BEGIN

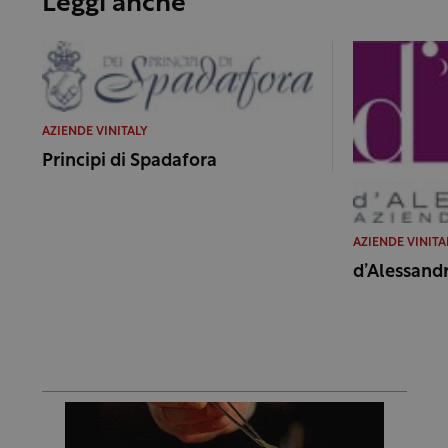
Leggi anche
AZIENDE VINITALY
Principi di Spadafora
AZIENDE VINITA
d’Alessand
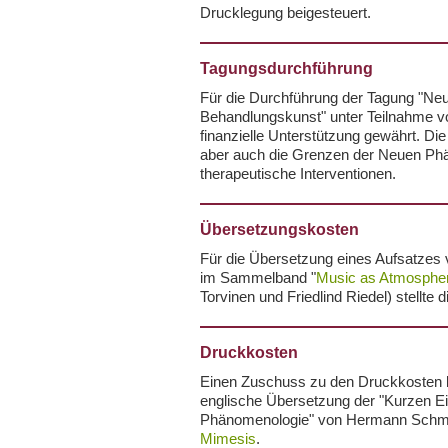
Drucklegung beigesteuert.
Tagungsdurchführung
Für die Durchführung der Tagung "N
Behandlungskunst" unter Teilnahme 
finanzielle Unterstützung gewährt. Di
aber auch die Grenzen der Neuen Phä
therapeutische Interventionen.
Übersetzungskosten
Für die Übersetzung eines Aufsatzes
im Sammelband "
Music as Atmosphe
Torvinen und Friedlind Riedel) stellte 
Druckkosten
Einen Zuschuss zu den Druckkosten be
englische Übersetzung der "Kurzen Ei
Phänomenologie" von Hermann Schmi
Mimesis
.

END

Exercise goal: Repeat the records word for word. Any picture in them should be left out.

Your solution:
Leggi anche
AZIENDE VINITALY
Principi di Spadafora
AZIENDE VINITA
d’Alessand
Drucklegung beigesteuert.
Tagungsdurchführung
Für die Durchführung der Tagung "N
Behandlungskunst" unter Teilnahme 
finanzielle Unterstützung gewährt. Di
aber auch die Grenzen der Neuen Phä
therapeutische Interventionen.
Übersetzungskosten
Für die Übersetzung eines Aufsatzes
im Sammelband "
Music as Atmosphe
Torvinen und Friedlind Riedel) stellte 
Druckkosten
Einen Zuschuss zu den Druckkosten be
englische Übersetzung der "Kurzen Ei
Phänomenologie" von Hermann Schmi
Mimesis
.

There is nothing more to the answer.